▶ FRAGMENTO DEL TEXTO:
La Navidad empieza en octubre con el famoso “18 meses sin intereses” y los adornos navideños en los centros comerciales. Los niños comienzan a pensar en qué le van a pedir a sus padres, a Santa Claus o los Santos Reyes y las jugueterías se llenan de novedades y chucherías.
Van pasando los días y llega noviembre. La euforia va en aumento, algunas casas comienzan a verse adornadas: hermosos árboles de navidad, arreglos, nacimientos, foquitos de colores…
La gente comienza a sentir el ambiente y todos ansían el inicio de las vacaciones. En diciembre el “espíritu navideño” está más que presente en la humanidad: intercambios, posadas, fiestas; todo es parte de la gran celebración que se avecina.
Después de recibir regalos y degustar una gran cena a veces queda un vacío en las personas. ¿Por qué? ¿Qué acaso no tienen lo que tanto deseaban? Las banalidades materiales no son todo lo que importa en este mundo tan manipulado por el continuo devenir de lo superficial y la mercadotecnia.

▶ TAREAS PENDIENTES:
1) Según el texto sobre la Navidad, ¿en qué mes empieza la Navidad?
2) Indica si cada afirmación concuerda con el texto sobre la Navidad y cita las palabras que lo deciden: (a) En noviembre algunas casas comienzan a verse adornadas. (b) Los niños piensan únicamente en qué pedirle a Santa Claus. (c) Después de recibir regalos y cenar, a veces queda un vacío en las personas.
3) Continúa, por favor, el texto sobre la Navidad a partir de su última oración.
Los registros no hacen falta.

▶ Registros de una colección de datos:
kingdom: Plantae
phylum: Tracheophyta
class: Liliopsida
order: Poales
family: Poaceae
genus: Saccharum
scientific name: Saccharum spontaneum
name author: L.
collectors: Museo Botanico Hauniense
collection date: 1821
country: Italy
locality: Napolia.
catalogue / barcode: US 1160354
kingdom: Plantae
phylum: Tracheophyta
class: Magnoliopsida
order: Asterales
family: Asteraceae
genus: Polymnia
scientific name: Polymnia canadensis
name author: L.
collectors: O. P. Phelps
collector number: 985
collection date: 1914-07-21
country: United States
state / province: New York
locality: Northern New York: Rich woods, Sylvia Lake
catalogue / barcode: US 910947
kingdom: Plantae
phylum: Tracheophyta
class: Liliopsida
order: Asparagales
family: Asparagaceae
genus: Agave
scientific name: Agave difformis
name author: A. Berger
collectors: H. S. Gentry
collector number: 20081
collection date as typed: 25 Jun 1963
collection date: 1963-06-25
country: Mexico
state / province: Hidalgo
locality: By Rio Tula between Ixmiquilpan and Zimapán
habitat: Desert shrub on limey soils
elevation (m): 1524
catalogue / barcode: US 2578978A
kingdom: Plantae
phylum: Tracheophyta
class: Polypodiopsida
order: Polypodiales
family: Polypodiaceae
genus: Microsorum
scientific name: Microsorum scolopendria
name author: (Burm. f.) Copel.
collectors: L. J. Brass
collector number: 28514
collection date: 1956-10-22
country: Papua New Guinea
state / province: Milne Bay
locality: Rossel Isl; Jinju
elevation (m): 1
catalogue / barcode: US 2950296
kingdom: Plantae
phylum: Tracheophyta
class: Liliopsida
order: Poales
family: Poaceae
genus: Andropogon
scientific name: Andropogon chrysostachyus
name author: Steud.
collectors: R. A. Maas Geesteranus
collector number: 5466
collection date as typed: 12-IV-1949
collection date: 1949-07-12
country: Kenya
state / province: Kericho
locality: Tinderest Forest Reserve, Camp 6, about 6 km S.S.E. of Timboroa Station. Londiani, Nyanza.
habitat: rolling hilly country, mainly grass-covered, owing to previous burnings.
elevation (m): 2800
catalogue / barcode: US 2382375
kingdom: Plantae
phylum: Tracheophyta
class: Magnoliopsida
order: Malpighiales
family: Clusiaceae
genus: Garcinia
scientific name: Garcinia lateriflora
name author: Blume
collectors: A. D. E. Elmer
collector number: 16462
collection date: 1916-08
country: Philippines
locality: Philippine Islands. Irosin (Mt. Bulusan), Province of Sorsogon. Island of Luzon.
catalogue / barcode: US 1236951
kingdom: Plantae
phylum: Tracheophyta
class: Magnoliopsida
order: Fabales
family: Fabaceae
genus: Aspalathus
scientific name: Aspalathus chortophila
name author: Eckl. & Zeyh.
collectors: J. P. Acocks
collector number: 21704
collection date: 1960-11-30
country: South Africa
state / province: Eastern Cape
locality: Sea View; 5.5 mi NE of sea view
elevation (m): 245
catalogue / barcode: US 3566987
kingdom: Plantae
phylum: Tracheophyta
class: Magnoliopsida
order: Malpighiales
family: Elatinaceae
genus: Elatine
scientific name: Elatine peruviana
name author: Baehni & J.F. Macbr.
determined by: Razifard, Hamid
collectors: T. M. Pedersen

▶ RESPUESTAS:
1) En octubre.

2)
(a) Sí: "algunas casas comienzan a verse adornadas".
(b) No: "qué le van a pedir a sus padres, a Santa Claus o los Santos Reyes".
(c) Sí: "Después de recibir regalos y degustar una gran cena a veces queda un vacío en las personas".

3)
Existe un vacío que inunda a la humanidad en el que la calidez humana y los valores se han ido perdiendo entre envolturas de regalo y burbujas de sidra. ¿Dónde quedó el verdadero sentido de la Navidad?
Yo quisiera que la gente entendiera que la grandeza de las fiestas está en las personas mismas, no en un regalo o en una deliciosa cena. Cuando compartimos nuestros pensamientos y sentimientos al sentarnos a la mesa o cuando reímos todos al recordar una travesura infantil, es cuando comprendo la majestuosidad de Dios y del 25 de diciembre.
Este mundo sufre y se inunda de una tristeza cada vez mayor al evolucionar los tiempos y estilo de vida. Este cáncer de rutina y de continuo stress y velocidad no nos permite respirar el aire de paz que emana de nuestros semejantes. Yo quisiera que disfrutáramos más de los grandes y los chicos… de esos pequeños momentos que hacen la diferencia.
A veces volteo alrededor: La magnificencia de los rayos solares atravesando los hermosos contornos de los cúmulos y los estratos; la sonrisa de un extraño; una pareja tomada de la mano, una mirada sincera, la risa de una compañera, el vuelo de una mariposa, el agua caliente rociando tu espalda mientras tomas una ducha, morder una manzana, dar un abrazo y ser besado… todo, todo lo veo y lo agradezco.
¿Cuánto tiempo te tomas para contemplar tu vida? ¿En cuántos minutos se mide la alegría? ¿Qué es verdaderamente más valioso?
Espero en estas fiestas disfrutes los pequeños detalles que has dejado pasar por alto durante tanto tiempo.
Contempla la sonrisa de tu abuelo al ver a la familia reunida.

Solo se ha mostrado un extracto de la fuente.